O forrozinho é uma combinação de forró e funk. Mas ela se dá não por uma mistura ou mera influência musical de um sobre o outro. Existe um compartilhamento das ferramentas e métodos de criação em programas de criação de beats (como o FL Studio) que imprimem um toque mais eletrônico e uma pressão maior no som do forrozinho. É como um piseiro de cria.

“O que os donos de som mais falam pra gente é do grave seco com o médio seco [do forrozinho]. Toca bonito quando bota pra tocar no paredão. Toca aquela batida firme, seca, que chama mais atenção que o piseiro

DJ JeFFDEPL

Antes de fazer forró, muitos dos produtores do forrozinho faziam funk. E agora aplicam várias formas de fazer funk no forró — como o uso de recortes de voz para formar uma levada rítmica, a estrutura de loops, uso de acapellas de MCs e pontos do funk. A citada “Pique dos Malvadão”, por exemplo, usa o ponto da famosa montagem funk “Teclado Lindinho 2009”. Por sua vez, o remix de “Crina Negra” (música muito tocada em quadrilhas juninas) do DJ Mandrak Nordestino utiliza vocais do MC Vuk Vuk e pequenos recortes de “Beautiful Liar” da Beyoncé e Shakira para formar a base do seu beat.

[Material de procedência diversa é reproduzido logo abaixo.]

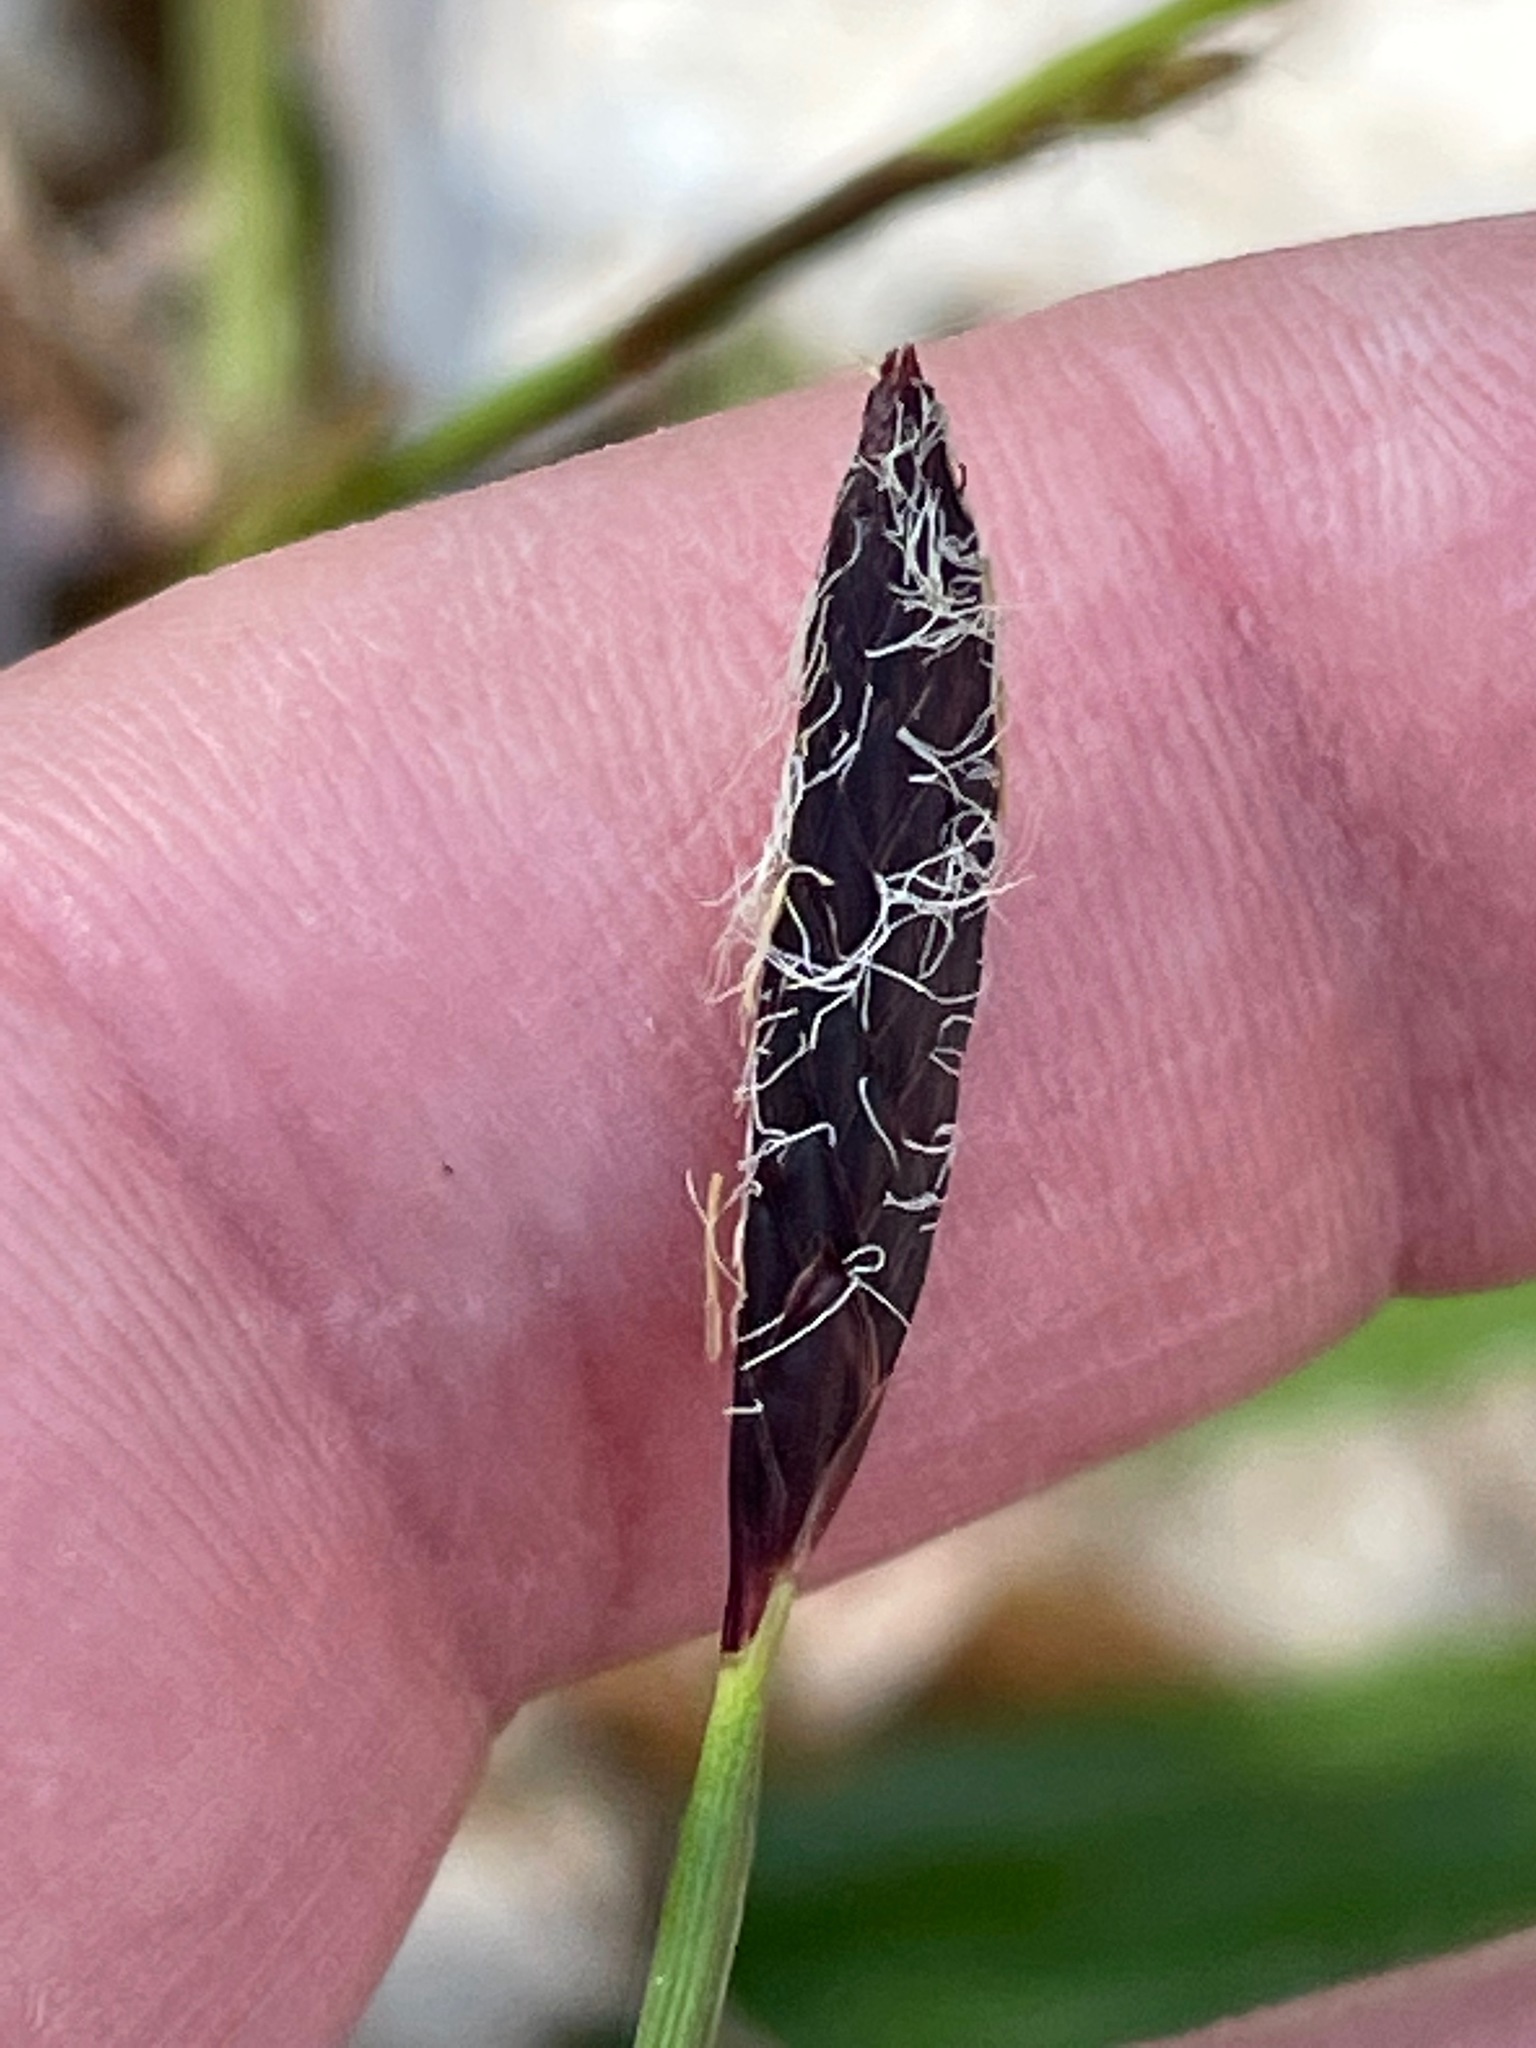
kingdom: Plantae
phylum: Tracheophyta
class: Liliopsida
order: Poales
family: Cyperaceae
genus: Carex
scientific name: Carex plantaginea
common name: Plantain-leaved sedge
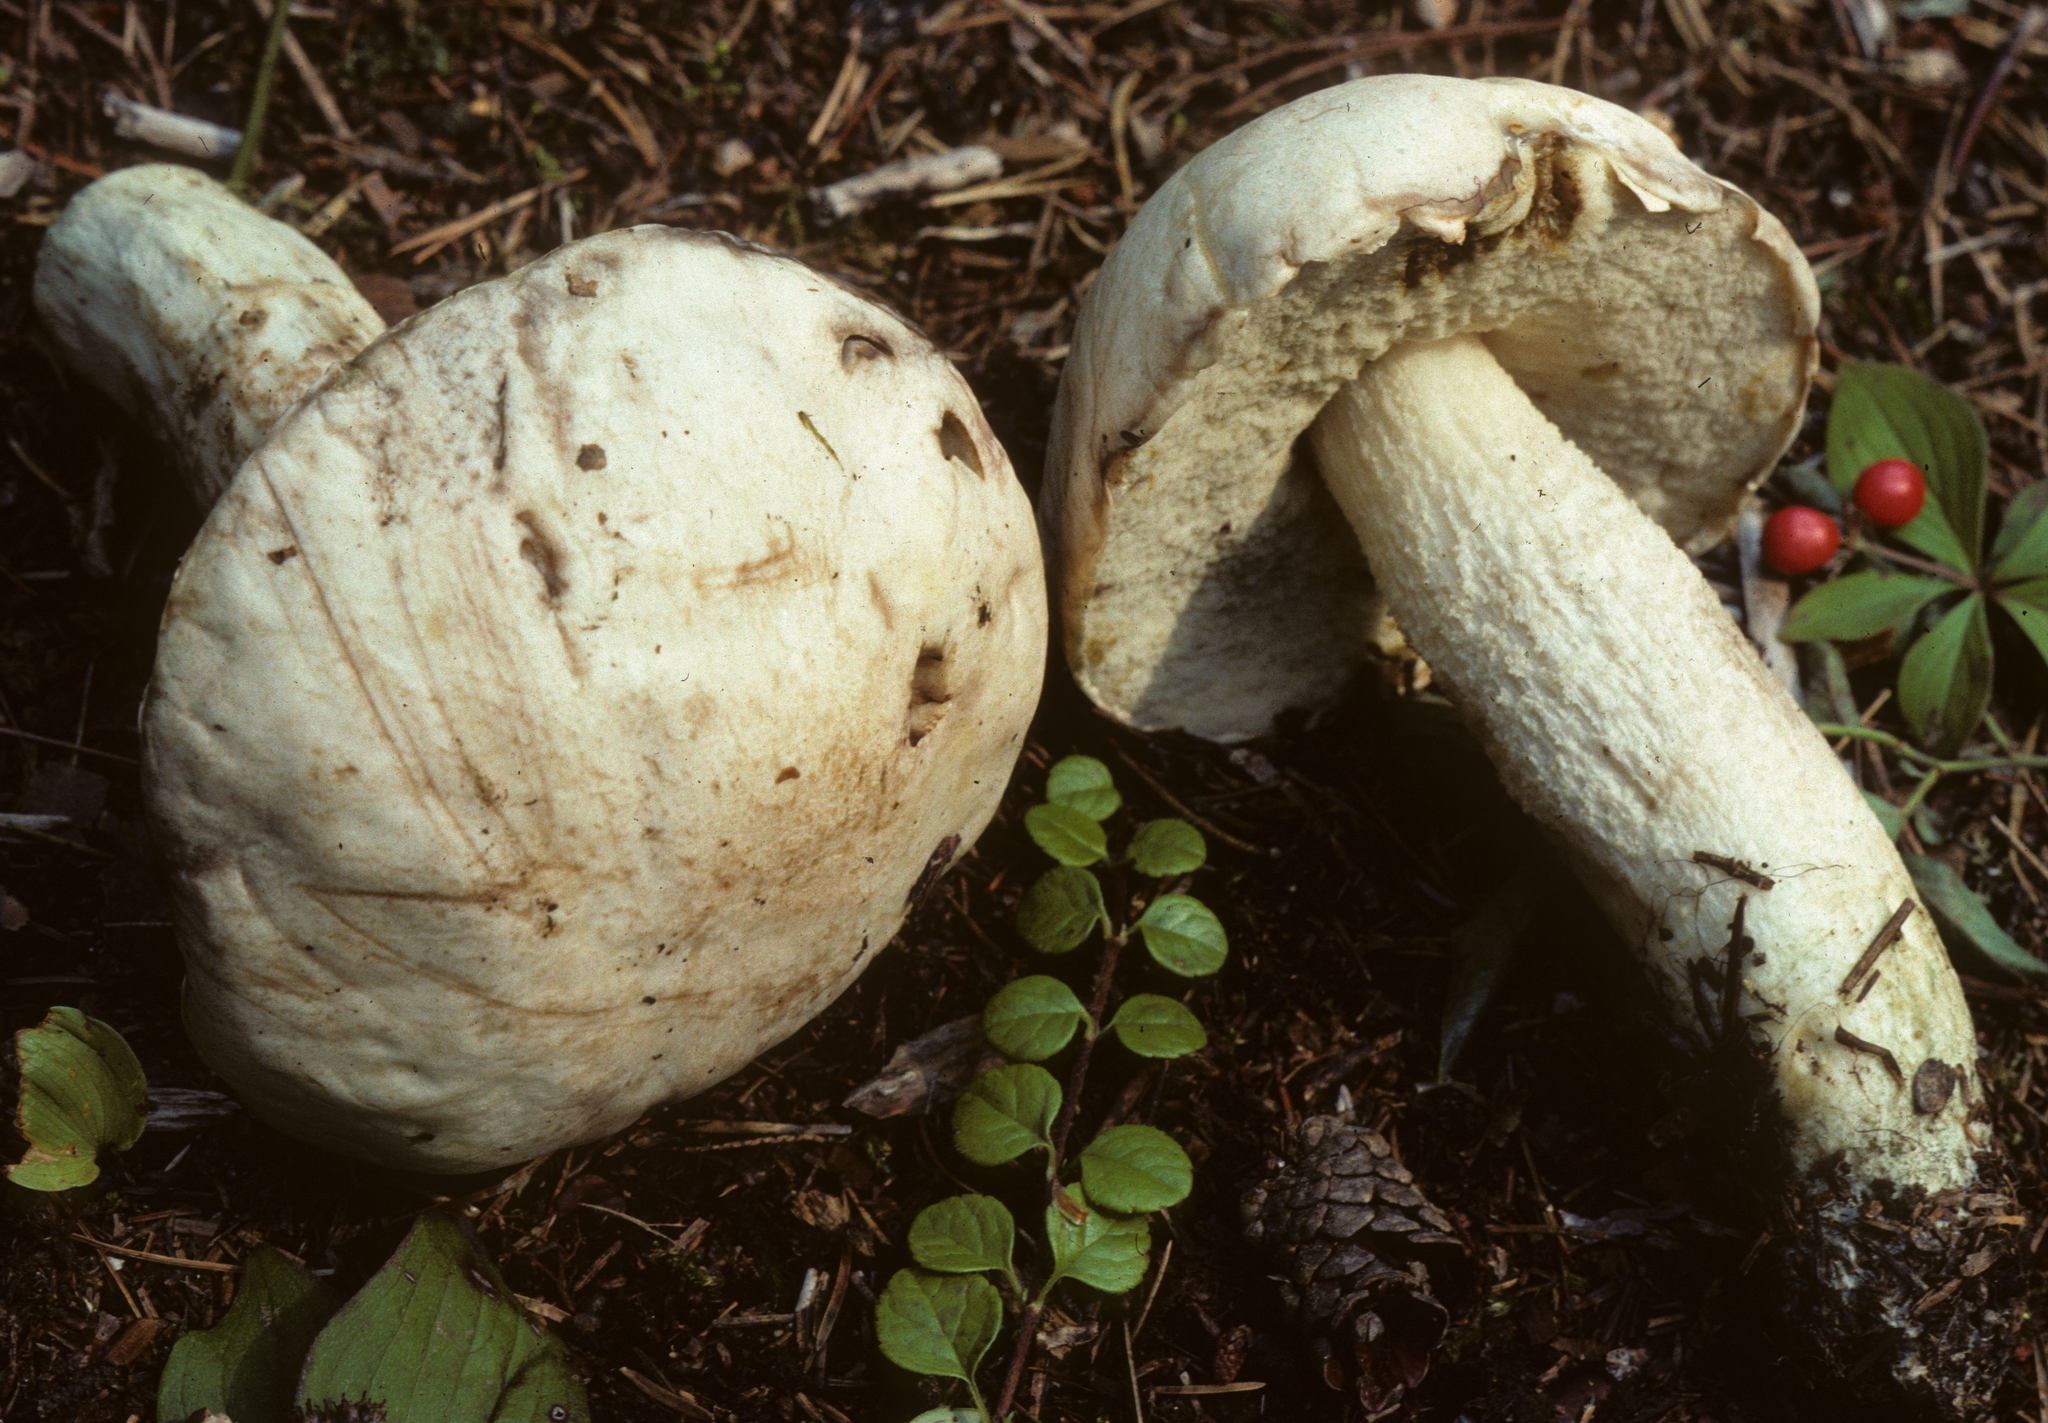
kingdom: Fungi
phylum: Basidiomycota
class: Agaricomycetes
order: Boletales
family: Boletaceae
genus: Leccinum
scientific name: Leccinum insolens
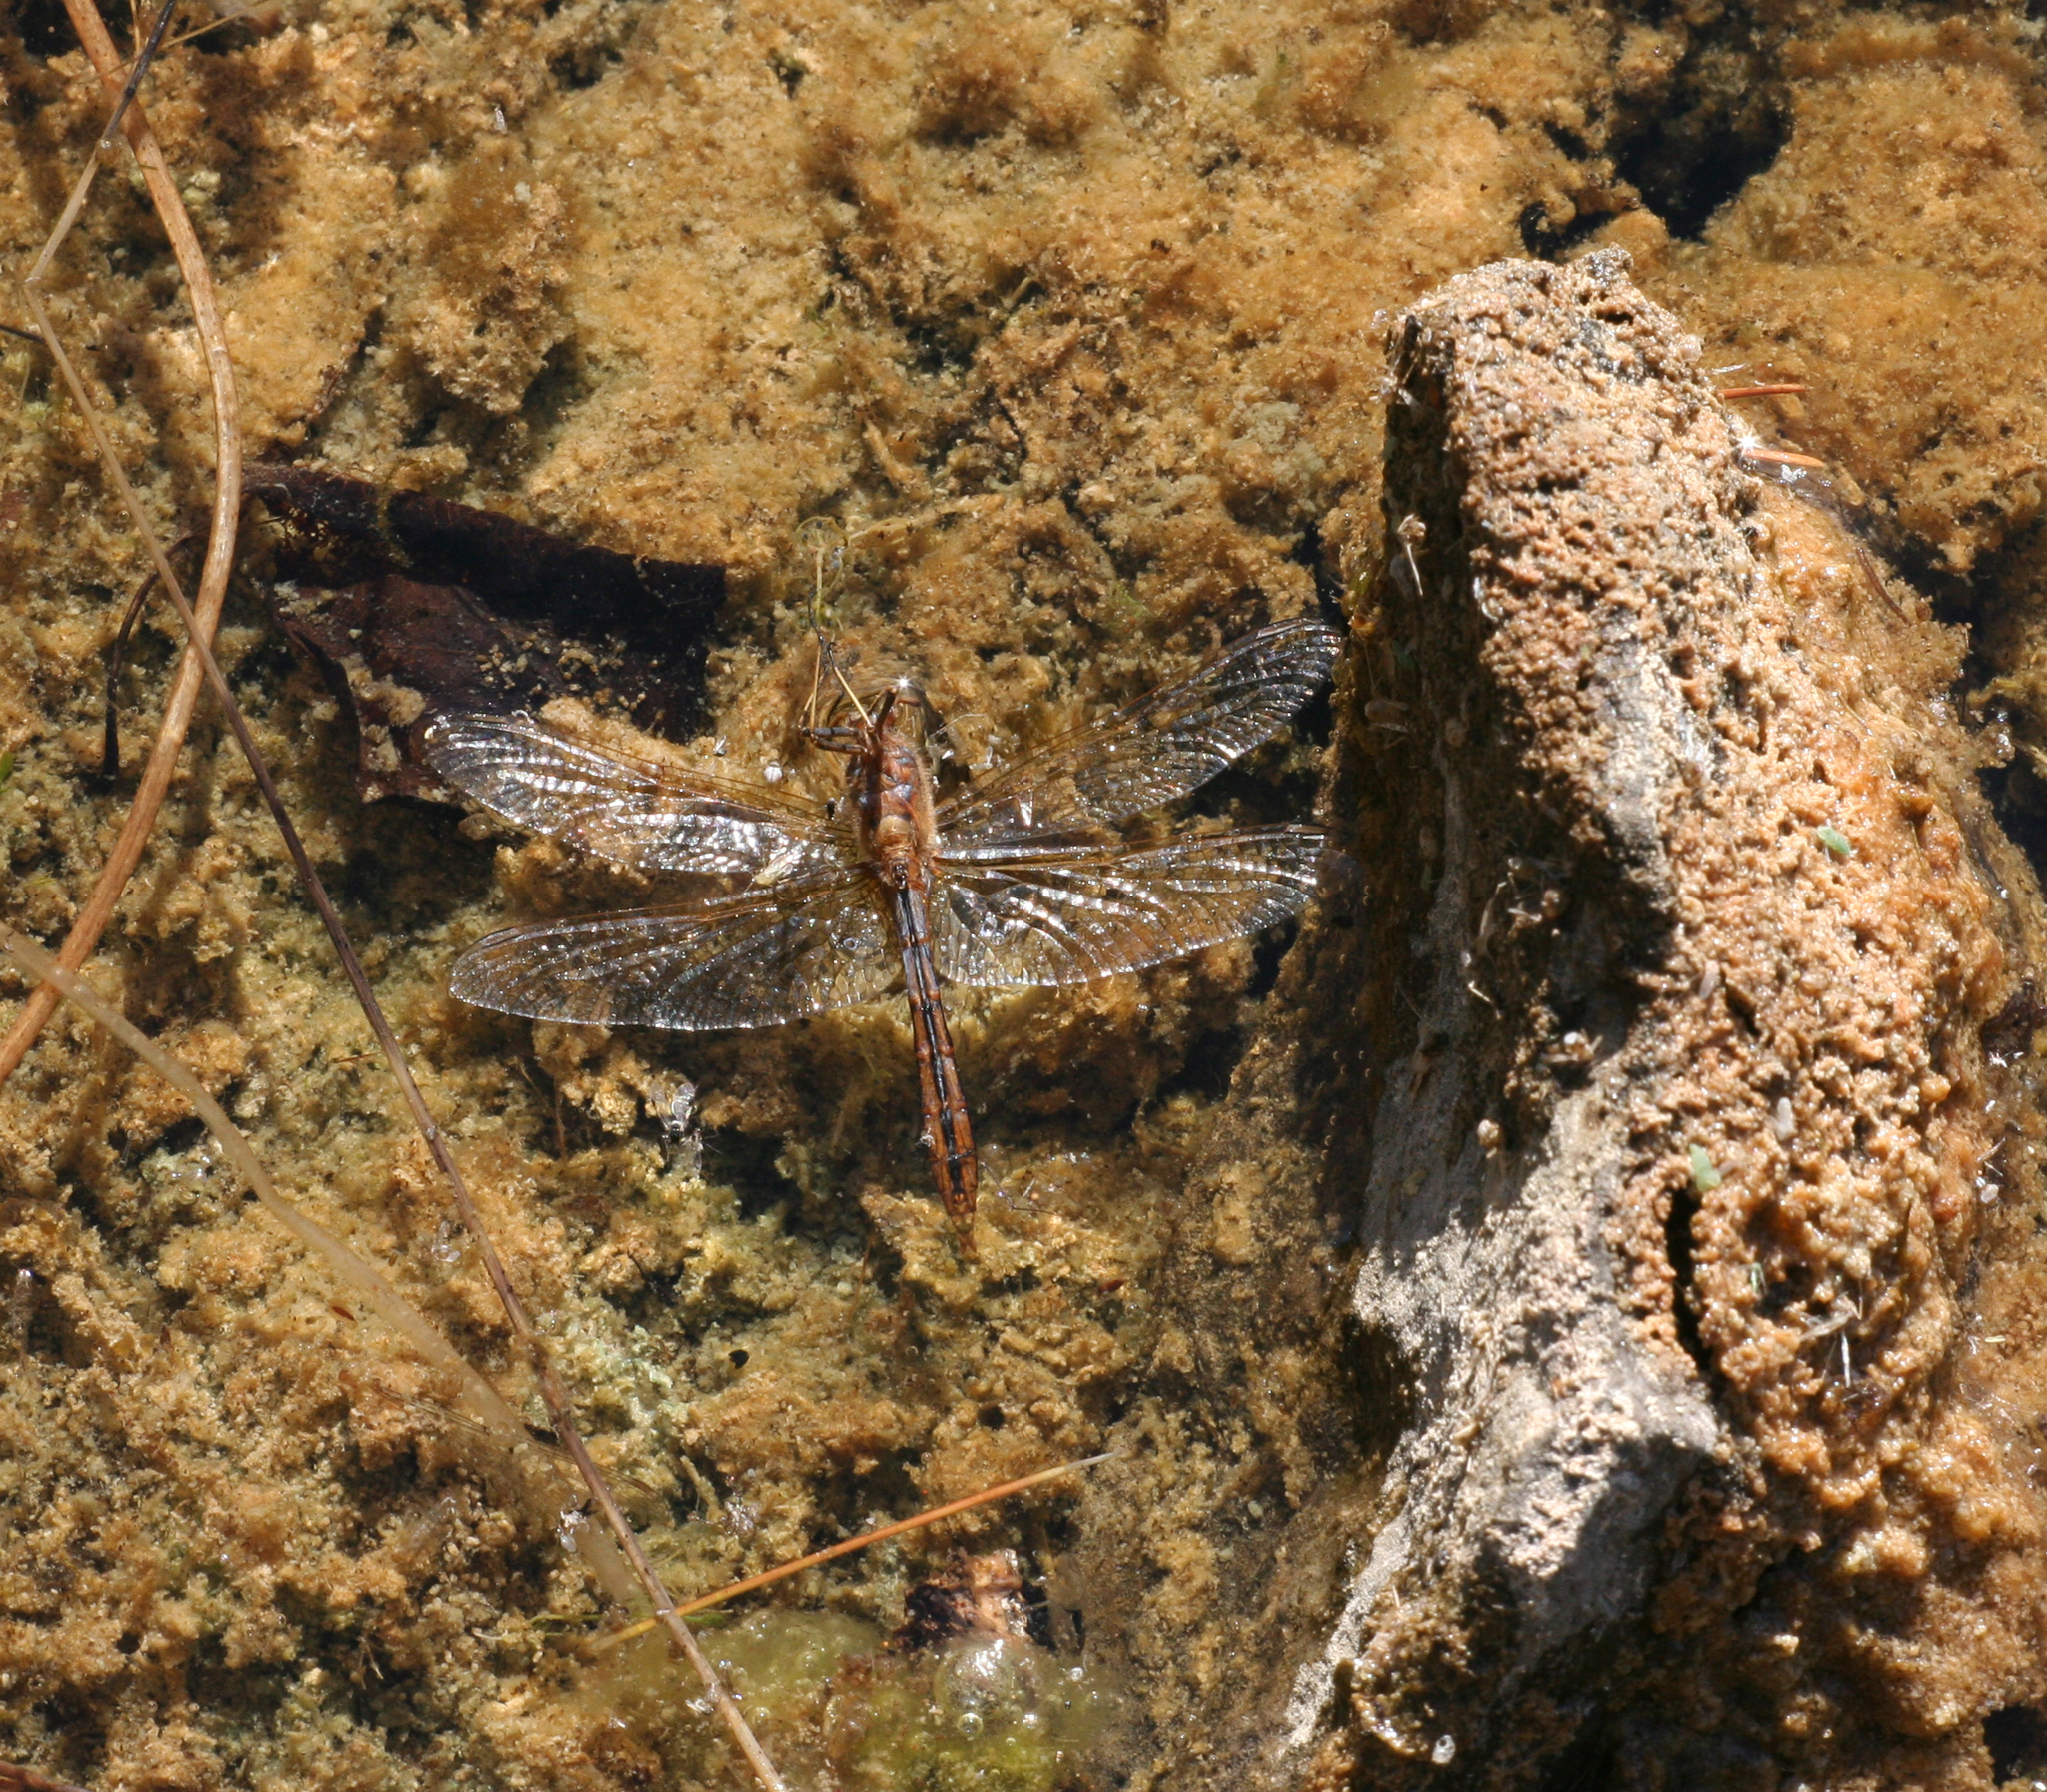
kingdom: Animalia
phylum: Arthropoda
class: Insecta
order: Odonata
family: Libellulidae
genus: Sympetrum
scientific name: Sympetrum vulgatum
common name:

“Passei uns cinco, seis anos produzindo só funk. do jeito tradicional que o pessoal lá do funk faz, que é pegar um sample, uma acapella e fazer uma montagem. Eu tô fazendo a mesma coisa no forrozinho, só muda o ritmo”, explica o DJ Jeffdepl. Do município de Paulistana, interior do Piauí, ele tem 21 anos e produz desde os 15. Foi um dos primeiros a fazer essa levada do forrozinho. “No Maranhão foi onde estourou primeiro. O pessoal me marcava, me mandava foto, vídeo. Aqui no Nordeste —Piauí, Ceara, Maranhão — é pegando fogo, estourado”.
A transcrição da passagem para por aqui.